_Records shown_:

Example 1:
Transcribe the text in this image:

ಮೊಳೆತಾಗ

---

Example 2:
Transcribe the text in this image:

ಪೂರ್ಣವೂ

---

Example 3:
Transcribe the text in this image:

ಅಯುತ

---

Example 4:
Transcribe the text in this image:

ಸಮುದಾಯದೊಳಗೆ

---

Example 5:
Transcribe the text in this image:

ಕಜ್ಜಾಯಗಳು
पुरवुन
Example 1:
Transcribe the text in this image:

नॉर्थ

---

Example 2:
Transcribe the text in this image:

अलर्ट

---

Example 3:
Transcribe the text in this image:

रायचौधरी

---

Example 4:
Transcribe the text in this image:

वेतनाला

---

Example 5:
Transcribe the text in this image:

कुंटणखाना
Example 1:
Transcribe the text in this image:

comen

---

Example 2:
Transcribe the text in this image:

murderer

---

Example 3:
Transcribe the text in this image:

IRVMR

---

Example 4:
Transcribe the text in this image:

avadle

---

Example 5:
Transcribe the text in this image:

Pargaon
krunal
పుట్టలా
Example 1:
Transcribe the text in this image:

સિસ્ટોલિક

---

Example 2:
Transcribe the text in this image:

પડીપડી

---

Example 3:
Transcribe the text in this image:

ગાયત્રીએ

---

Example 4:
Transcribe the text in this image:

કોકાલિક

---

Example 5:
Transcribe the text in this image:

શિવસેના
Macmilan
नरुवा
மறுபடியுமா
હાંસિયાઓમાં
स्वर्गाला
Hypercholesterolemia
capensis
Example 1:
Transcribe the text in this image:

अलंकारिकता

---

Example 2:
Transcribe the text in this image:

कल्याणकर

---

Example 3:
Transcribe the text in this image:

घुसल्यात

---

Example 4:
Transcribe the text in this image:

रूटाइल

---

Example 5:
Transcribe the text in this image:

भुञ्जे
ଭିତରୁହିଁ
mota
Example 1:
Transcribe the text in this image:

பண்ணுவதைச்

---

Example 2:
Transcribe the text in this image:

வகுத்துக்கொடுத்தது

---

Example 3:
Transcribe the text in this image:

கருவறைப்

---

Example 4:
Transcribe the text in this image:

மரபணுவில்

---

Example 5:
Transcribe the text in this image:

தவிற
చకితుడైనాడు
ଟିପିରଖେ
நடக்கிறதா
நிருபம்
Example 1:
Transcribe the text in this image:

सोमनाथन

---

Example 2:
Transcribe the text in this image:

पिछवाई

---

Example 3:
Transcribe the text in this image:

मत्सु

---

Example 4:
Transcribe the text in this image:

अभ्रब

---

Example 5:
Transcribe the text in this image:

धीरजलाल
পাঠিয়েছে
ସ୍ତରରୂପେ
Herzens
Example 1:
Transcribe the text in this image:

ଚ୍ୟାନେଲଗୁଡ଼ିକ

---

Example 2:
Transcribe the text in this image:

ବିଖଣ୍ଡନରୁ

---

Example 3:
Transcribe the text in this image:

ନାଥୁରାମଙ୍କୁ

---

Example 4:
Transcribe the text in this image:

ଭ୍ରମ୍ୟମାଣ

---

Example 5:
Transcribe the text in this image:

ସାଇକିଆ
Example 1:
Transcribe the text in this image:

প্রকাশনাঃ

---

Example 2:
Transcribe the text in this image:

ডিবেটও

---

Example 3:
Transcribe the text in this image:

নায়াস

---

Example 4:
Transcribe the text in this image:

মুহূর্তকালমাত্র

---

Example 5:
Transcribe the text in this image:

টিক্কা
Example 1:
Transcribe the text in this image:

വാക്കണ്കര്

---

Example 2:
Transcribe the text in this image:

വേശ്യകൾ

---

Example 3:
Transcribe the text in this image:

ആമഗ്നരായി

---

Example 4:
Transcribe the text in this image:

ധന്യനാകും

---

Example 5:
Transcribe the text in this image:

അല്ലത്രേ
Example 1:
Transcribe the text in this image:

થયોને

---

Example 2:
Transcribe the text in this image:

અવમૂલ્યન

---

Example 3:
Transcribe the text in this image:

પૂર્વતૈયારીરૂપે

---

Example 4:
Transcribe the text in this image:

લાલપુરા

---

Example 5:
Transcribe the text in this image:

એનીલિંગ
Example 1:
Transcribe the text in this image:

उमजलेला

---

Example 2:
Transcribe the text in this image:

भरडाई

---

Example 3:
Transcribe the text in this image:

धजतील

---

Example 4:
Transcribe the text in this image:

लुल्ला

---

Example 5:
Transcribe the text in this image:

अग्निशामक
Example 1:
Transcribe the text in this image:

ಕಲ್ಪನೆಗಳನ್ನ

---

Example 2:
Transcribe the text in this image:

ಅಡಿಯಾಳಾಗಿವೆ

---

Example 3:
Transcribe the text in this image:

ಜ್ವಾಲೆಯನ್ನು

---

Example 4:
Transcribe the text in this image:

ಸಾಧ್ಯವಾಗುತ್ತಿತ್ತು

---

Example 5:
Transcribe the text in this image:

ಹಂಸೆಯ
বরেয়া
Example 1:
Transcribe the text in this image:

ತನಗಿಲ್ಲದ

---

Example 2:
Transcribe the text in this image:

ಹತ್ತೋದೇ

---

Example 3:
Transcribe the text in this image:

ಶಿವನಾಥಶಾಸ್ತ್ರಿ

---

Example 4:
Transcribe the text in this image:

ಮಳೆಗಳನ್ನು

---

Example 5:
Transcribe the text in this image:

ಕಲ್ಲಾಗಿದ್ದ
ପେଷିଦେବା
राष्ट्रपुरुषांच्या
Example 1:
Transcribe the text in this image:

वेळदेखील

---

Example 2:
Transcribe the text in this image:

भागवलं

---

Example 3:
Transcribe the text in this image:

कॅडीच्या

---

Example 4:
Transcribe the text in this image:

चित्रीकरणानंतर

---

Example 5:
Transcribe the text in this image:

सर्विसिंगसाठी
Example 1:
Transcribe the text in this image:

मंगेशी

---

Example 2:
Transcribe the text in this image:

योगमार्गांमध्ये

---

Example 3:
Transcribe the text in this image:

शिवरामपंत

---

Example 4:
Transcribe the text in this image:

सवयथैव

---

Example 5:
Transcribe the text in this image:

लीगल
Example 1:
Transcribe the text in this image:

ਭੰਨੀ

_Work task_: Repeat the data in its entirety, exactly as written.

_Written reply_:
Example 1:
Transcribe the text in this image:

ಮೊಳೆತಾಗ

---

Example 2:
Transcribe the text in this image:

ಪೂರ್ಣವೂ

---

Example 3:
Transcribe the text in this image:

ಅಯುತ

---

Example 4:
Transcribe the text in this image:

ಸಮುದಾಯದೊಳಗೆ

---

Example 5:
Transcribe the text in this image:

ಕಜ್ಜಾಯಗಳು
पुरवुन
Example 1:
Transcribe the text in this image:

नॉर्थ

---

Example 2:
Transcribe the text in this image:

अलर्ट

---

Example 3:
Transcribe the text in this image:

रायचौधरी

---

Example 4:
Transcribe the text in this image:

वेतनाला

---

Example 5:
Transcribe the text in this image:

कुंटणखाना
Example 1:
Transcribe the text in this image:

comen

---

Example 2:
Transcribe the text in this image:

murderer

---

Example 3:
Transcribe the text in this image:

IRVMR

---

Example 4:
Transcribe the text in this image:

avadle

---

Example 5:
Transcribe the text in this image:

Pargaon
krunal
పుట్టలా
Example 1:
Transcribe the text in this image:

સિસ્ટોલિક

---

Example 2:
Transcribe the text in this image:

પડીપડી

---

Example 3:
Transcribe the text in this image:

ગાયત્રીએ

---

Example 4:
Transcribe the text in this image:

કોકાલિક

---

Example 5:
Transcribe the text in this image:

શિવસેના
Macmilan
नरुवा
மறுபடியுமா
હાંસિયાઓમાં
स्वर्गाला
Hypercholesterolemia
capensis
Example 1:
Transcribe the text in this image:

अलंकारिकता

---

Example 2:
Transcribe the text in this image:

कल्याणकर

---

Example 3:
Transcribe the text in this image:

घुसल्यात

---

Example 4:
Transcribe the text in this image:

रूटाइल

---

Example 5:
Transcribe the text in this image:

भुञ्जे
ଭିତରୁହିଁ
mota
Example 1:
Transcribe the text in this image:

பண்ணுவதைச்

---

Example 2:
Transcribe the text in this image:

வகுத்துக்கொடுத்தது

---

Example 3:
Transcribe the text in this image:

கருவறைப்

---

Example 4:
Transcribe the text in this image:

மரபணுவில்

---

Example 5:
Transcribe the text in this image:

தவிற
చకితుడైనాడు
ଟିପିରଖେ
நடக்கிறதா
நிருபம்
Example 1:
Transcribe the text in this image:

सोमनाथन

---

Example 2:
Transcribe the text in this image:

पिछवाई

---

Example 3:
Transcribe the text in this image:

मत्सु

---

Example 4:
Transcribe the text in this image:

अभ्रब

---

Example 5:
Transcribe the text in this image:

धीरजलाल
পাঠিয়েছে
ସ୍ତରରୂପେ
Herzens
Example 1:
Transcribe the text in this image:

ଚ୍ୟାନେଲଗୁଡ଼ିକ

---

Example 2:
Transcribe the text in this image:

ବିଖଣ୍ଡନରୁ

---

Example 3:
Transcribe the text in this image:

ନାଥୁରାମଙ୍କୁ

---

Example 4:
Transcribe the text in this image:

ଭ୍ରମ୍ୟମାଣ

---

Example 5:
Transcribe the text in this image:

ସାଇକିଆ
Example 1:
Transcribe the text in this image:

প্রকাশনাঃ

---

Example 2:
Transcribe the text in this image:

ডিবেটও

---

Example 3:
Transcribe the text in this image:

নায়াস

---

Example 4:
Transcribe the text in this image:

মুহূর্তকালমাত্র

---

Example 5:
Transcribe the text in this image:

টিক্কা
Example 1:
Transcribe the text in this image:

വാക്കണ്കര്

---

Example 2:
Transcribe the text in this image:

വേശ്യകൾ

---

Example 3:
Transcribe the text in this image:

ആമഗ്നരായി

---

Example 4:
Transcribe the text in this image:

ധന്യനാകും

---

Example 5:
Transcribe the text in this image:

അല്ലത്രേ
Example 1:
Transcribe the text in this image:

થયોને

---

Example 2:
Transcribe the text in this image:

અવમૂલ્યન

---

Example 3:
Transcribe the text in this image:

પૂર્વતૈયારીરૂપે

---

Example 4:
Transcribe the text in this image:

લાલપુરા

---

Example 5:
Transcribe the text in this image:

એનીલિંગ
Example 1:
Transcribe the text in this image:

उमजलेला

---

Example 2:
Transcribe the text in this image:

भरडाई

---

Example 3:
Transcribe the text in this image:

धजतील

---

Example 4:
Transcribe the text in this image:

लुल्ला

---

Example 5:
Transcribe the text in this image:

अग्निशामक
Example 1:
Transcribe the text in this image:

ಕಲ್ಪನೆಗಳನ್ನ

---

Example 2:
Transcribe the text in this image:

ಅಡಿಯಾಳಾಗಿವೆ

---

Example 3:
Transcribe the text in this image:

ಜ್ವಾಲೆಯನ್ನು

---

Example 4:
Transcribe the text in this image:

ಸಾಧ್ಯವಾಗುತ್ತಿತ್ತು

---

Example 5:
Transcribe the text in this image:

ಹಂಸೆಯ
বরেয়া
Example 1:
Transcribe the text in this image:

ತನಗಿಲ್ಲದ

---

Example 2:
Transcribe the text in this image:

ಹತ್ತೋದೇ

---

Example 3:
Transcribe the text in this image:

ಶಿವನಾಥಶಾಸ್ತ್ರಿ

---

Example 4:
Transcribe the text in this image:

ಮಳೆಗಳನ್ನು

---

Example 5:
Transcribe the text in this image:

ಕಲ್ಲಾಗಿದ್ದ
ପେଷିଦେବା
राष्ट्रपुरुषांच्या
Example 1:
Transcribe the text in this image:

वेळदेखील

---

Example 2:
Transcribe the text in this image:

भागवलं

---

Example 3:
Transcribe the text in this image:

कॅडीच्या

---

Example 4:
Transcribe the text in this image:

चित्रीकरणानंतर

---

Example 5:
Transcribe the text in this image:

सर्विसिंगसाठी
Example 1:
Transcribe the text in this image:

मंगेशी

---

Example 2:
Transcribe the text in this image:

योगमार्गांमध्ये

---

Example 3:
Transcribe the text in this image:

शिवरामपंत

---

Example 4:
Transcribe the text in this image:

सवयथैव

---

Example 5:
Transcribe the text in this image:

लीगल
Example 1:
Transcribe the text in this image:

ਭੰਨੀ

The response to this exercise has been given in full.